Por Jeferson Miola
Para a elite brasileira, a justiça só deveria ser aplicada contra as 130 milhões de “Angélicas” do Brasil. E sempre com o intuito de punir, banir e sacrificar, jamais o de julgar com decência.Angélica Aparecida de Souza Teodoro, jovem negra, moradora da periferia da metrópole, mãe precoce desde os 16 anos, desempregada, filha de pais pobres e negros, abandonada da escola, excluída da sociedade, indefesa, seqüestrada no direito de ter futuro e desamparada pela Justiça.
Em 16 de novembro de 2005, aos 18 anos, Angélica foi encarcerada numa cela fétida do Cadeião Pinheiros, na capital paulista, juntamente com outras mulheres acusadas de cometimento de variados tipos de crimes. O motivo do encarceramento foi a tentativa de furto de um pote de margarina de valor de R$ 3,20, ocorrida num mercadinho próximo à sua casa. Esse tenebroso crime, sofisticado com o ocultamento da margarina dentro do boné que usava, foi cometido num momento de desespero, pois, segundo suas próprias palavras, “não agüentava ver o filho de dois anos passar fome”.
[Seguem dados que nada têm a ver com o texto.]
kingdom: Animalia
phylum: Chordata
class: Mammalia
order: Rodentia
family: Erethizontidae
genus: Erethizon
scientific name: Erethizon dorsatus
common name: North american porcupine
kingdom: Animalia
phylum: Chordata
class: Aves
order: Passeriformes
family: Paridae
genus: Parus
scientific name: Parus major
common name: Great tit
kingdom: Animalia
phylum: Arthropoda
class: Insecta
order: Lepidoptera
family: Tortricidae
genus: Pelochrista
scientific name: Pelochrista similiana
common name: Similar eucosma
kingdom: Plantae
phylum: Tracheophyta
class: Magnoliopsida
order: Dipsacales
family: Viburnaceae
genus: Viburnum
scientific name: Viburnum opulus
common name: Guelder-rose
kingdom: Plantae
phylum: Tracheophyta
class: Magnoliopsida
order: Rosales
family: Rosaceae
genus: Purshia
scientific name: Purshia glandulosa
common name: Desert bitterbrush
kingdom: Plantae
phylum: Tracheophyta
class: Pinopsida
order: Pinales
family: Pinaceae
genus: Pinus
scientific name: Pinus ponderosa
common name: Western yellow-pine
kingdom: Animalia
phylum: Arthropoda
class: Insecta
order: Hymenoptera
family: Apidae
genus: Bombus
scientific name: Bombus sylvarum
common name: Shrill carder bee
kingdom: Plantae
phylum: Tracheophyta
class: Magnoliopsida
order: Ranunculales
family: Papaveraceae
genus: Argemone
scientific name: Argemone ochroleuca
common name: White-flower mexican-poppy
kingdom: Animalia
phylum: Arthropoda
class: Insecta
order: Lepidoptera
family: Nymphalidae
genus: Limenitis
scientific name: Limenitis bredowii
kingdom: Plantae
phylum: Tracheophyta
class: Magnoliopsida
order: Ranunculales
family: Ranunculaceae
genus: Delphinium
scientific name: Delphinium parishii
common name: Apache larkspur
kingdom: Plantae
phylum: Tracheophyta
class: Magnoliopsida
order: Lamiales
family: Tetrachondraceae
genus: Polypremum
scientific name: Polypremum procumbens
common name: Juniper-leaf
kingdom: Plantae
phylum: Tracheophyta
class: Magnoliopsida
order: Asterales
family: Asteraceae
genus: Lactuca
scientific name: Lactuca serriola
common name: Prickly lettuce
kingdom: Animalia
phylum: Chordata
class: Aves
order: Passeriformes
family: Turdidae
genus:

Angélica sofreu um julgamento célere na 23ª Vara Criminal de São Paulo, sendo condenada a quatro anos de prisão em regime fechado. Teve três habeas corpus negados pelo Tribunal de Justiça de SP [observe-se que a palavra “negados”, neste preciso contexto, parece etimológica e racistamente significar “prôs nêgos”]. Por isso, ficou presa durante 128 dias, só sendo libertada em 23 de março de 2006 depois da obtenção de um habeas corpus junto ao STJ.
Entre o pedido e a concessão do habeas corpus a Angélica, transcorreram sete dias de árduos trabalhos do STJ. Bem diferente, portanto, da agilidade daquele Tribunal em conceder liberdade a juízes, empresários e políticos brancos, endinheirados, influentes, bem relacionados nas esferas do poder, assaltantes de dinheiro público e implicados pelas operações Anaconda, Furacão e Navalha da Polícia Federal.
De qualquer modo, Angélica “reconquistou a liberdade” em 23 de março de 2006, mas em função do grave crime cometido, passaria a cumprir prisão em regime semi-aberto, tendo o dia para trabalhar e a noite a ser dormida na prisão!
A história de Angélica é a história de 130 milhões de brasileiras e brasileiros desvalidos e desamparados por razões étnicas, sociais, econômicas, escolares, raciais, de gênero ou de gerações. É a história daqueles que, em modo perverso, constituem a verdadeira República sem privilégios, favorecimentos, jeitinhos e apadrinhamentos.
Faltaram, no caso de Angélica, manifestações loquazes e insurgentes de políticos, magistrados e doutos contra a injustiça cometida. Manifestações com a mesma contundência hoje feitas por políticos, magistrados e doutos combatendo o trabalho republicano da Polícia Federal. Não atacam a PF em vão. Sabem que fazem-no com segundas intenções de desmoralizar e interditar o trabalho da instituição, pois quem determina ou relaxa prisões é o Judiciário. A polícia cumpre o que a Constituição manda: investiga, produz provas e indícios e remete ao Judiciário para julgamento.
O Brasil arcaico e patrimonialista ainda tem uma elite privilegiada ocupando o miolo do poder de Estado e que esperneia contra o esforço de modernização e republicanização do país. Esta elite que reluta ferozmente contra toda e qualquer ameaça aos interesses e privilégios acumulados. Protege-se numa genuína solidariedade de classe e espírito de corpo. Para essa elite, a Justiça só pode ser aplicada nos da classe de baixo, quando for para criminalizar e condenar 130 milhões de “Angélicas”. Uma elite que se considera intocável, insuscetível à Lei de Todos.
Um comentário:
Ótimo texto.
Resume muito bem como funciona esse feudo que é o Brasil.